Ce que les nouvelles règles exigent
Jusqu'à présent, le registre du FTS ne capturait que les informations d'identification des entreprises : noms, numéros d'enregistrement et identifiants fiscaux. Cela laissait une faille : les mineurs pouvaient enregistrer une entité légale mais acheminer le trafic via plusieurs installations non enregistrées. Le cadre mis à jour comble cette lacune en exigeant que chaque opération de minage liste les adresses IP spécifiques associées à son équipement. Les données du registre sont réservées aux organismes d'État, aux tribunaux, à la Banque centrale de Russie et aux opérateurs de réseau électrique. Aucune information n'est rendue publique.

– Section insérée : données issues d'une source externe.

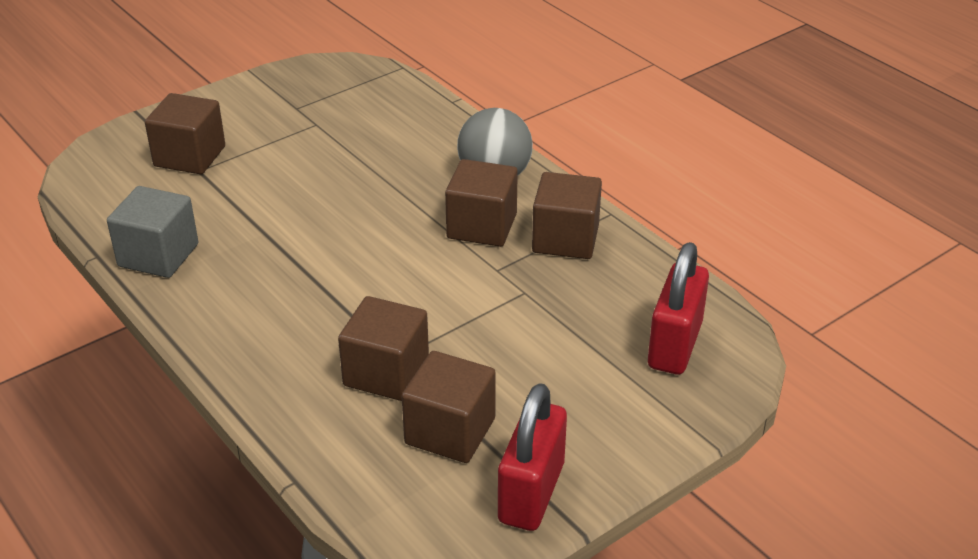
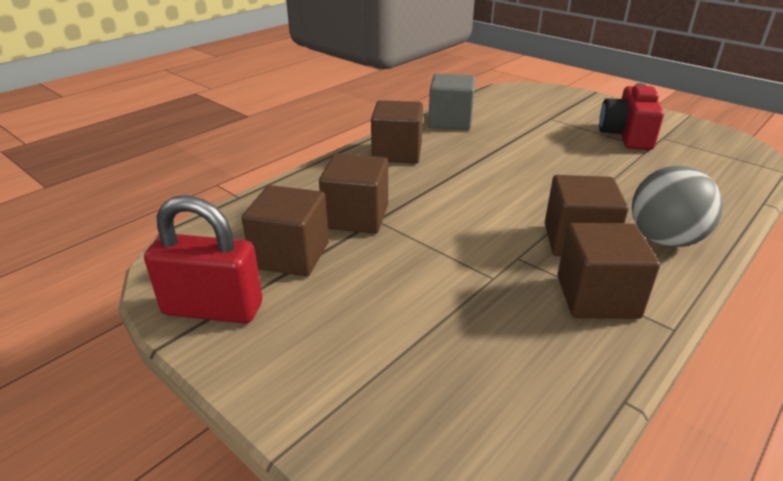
camera: 80 degrees right, 5 degrees down
(190, 156) = (562, 113): brown cube -> brown cube (397, 153)
(279, 129) = (626, 135): none -> red camera
(674, 345) = (452, 405): red padlock -> none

Les violations, telles que la soumission de données inexactes ou des infractions antitrust, entraînent la radiation du registre, ce qui supprime le droit légal de miner. Le minage non enregistré est généralement interdit en Russie, donc être retiré de la liste tue de facto une activité de minage.
Pourquoi Moscou resserre la vis
La Russie a légalisé le minage de crypto en 2024, mais le ministère des Finances a depuis progressivement réduit la marge de manœuvre pour les opérations informelles. Le timing n'est pas un hasard. Les projections de Hashrate Index pour début 2026 placent la Russie à environ 175 EH/s, ce qui en fait le deuxième pays minier derrière les États-Unis. Cette échelle attire l'attention – et la responsabilité fiscale.

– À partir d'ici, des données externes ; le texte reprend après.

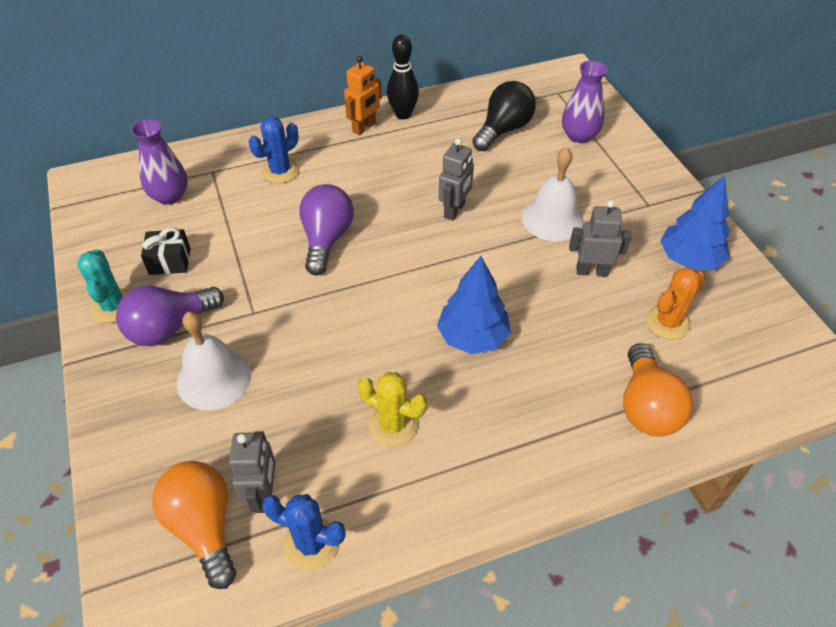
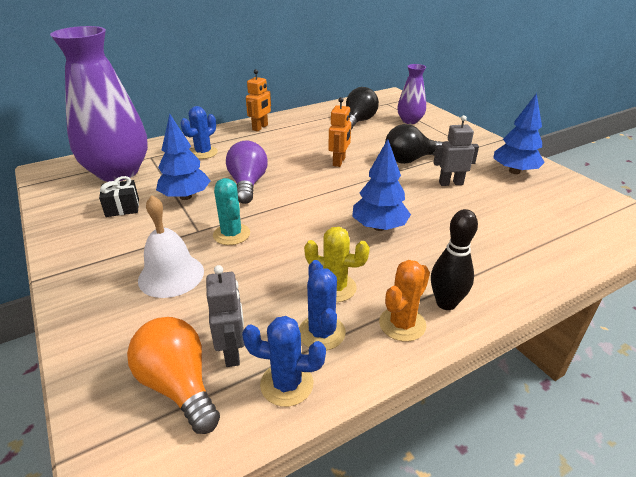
camera: 10 degrees left, 15 degrees down
(113, 306) = (75, 239): turquoise cactus -> turquoise cactus (231, 234)
(170, 196) = (118, 172): purple vase -> purple vase, size x2.02
(170, 327) = (127, 247): purple light bulb -> none
(247, 252) = (186, 197): none -> blue tree
(362, 485) = (321, 332): none -> blue cactus
(403, 114) = (286, 120): black bowling pin -> black bowling pin (446, 303)
(454, 210) = (339, 162): grey robot -> orange robot
(552, 219) = (410, 160): white bell -> black light bulb
(646, 406) = (529, 252): orange light bulb -> none
(667, 322) = (518, 204): orange cactus -> orange cactus (402, 324)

Les pertes fiscales dues au minage informel sont estimées à 122 millions de dollars, un montant que le gouvernement souhaite clairement récupérer. En outre, la Russie a déjà imposé des interdictions régionales de minage dans dix régions sous tension énergétique. L'exigence d'adresse IP donne aux régulateurs un outil pour appliquer ces interdictions au niveau réseau, et non seulement au niveau papier.
Le ministère des Finances a déclaré que le cadre mis à jour améliorera la surveillance des risques financiers, de la conformité réglementaire et de la consommation d'énergie. En termes simples : ils veulent savoir exactement qui tire de l'électricité et où.
Le test de l'application
Les règles sont une chose ; leur application en est une autre. Le Service fédéral des impôts sera l'agence qui vérifiera effectivement si les mineurs enregistrés opèrent à partir des adresses IP qu'ils ont déclarées. Les opérateurs non enregistrés – ceux qui ne figurent pas du tout dans le registre – sont déjà illégaux, mais les nouvelles données IP donnent au FTS un moyen de recouper les données de consommation électrique des opérateurs de réseau avec les sites de minage déclarés.
Un test clé sera l'efficacité avec laquelle le FTS appliquera les exigences mises à jour en matière d'adresses IP aux opérateurs qui ne s'y conforment pas. Le secteur minier russe a historiquement été difficile à contrôler, en particulier dans les régions où les autorités locales sont favorables aux mineurs. Le gouvernement central semble parier que rendre le registre plus granulaire – et le lier aux données énergétiques – changera la donne pour les opérateurs prêts à prendre le risque de travailler au noir.
Le prochain développement concret à surveiller : combien de mineurs mettront à jour volontairement leurs inscriptions au registre avant que le FTS ne commence à recouper les données électriques. Le ministère n'a pas annoncé de période de grâce, et l'amendement au registre est déjà approuvé. Pour les mineurs opérant dans les régions russes sous tension énergétique, la fenêtre pour se mettre en conformité pourrait se fermer plus vite que prévu.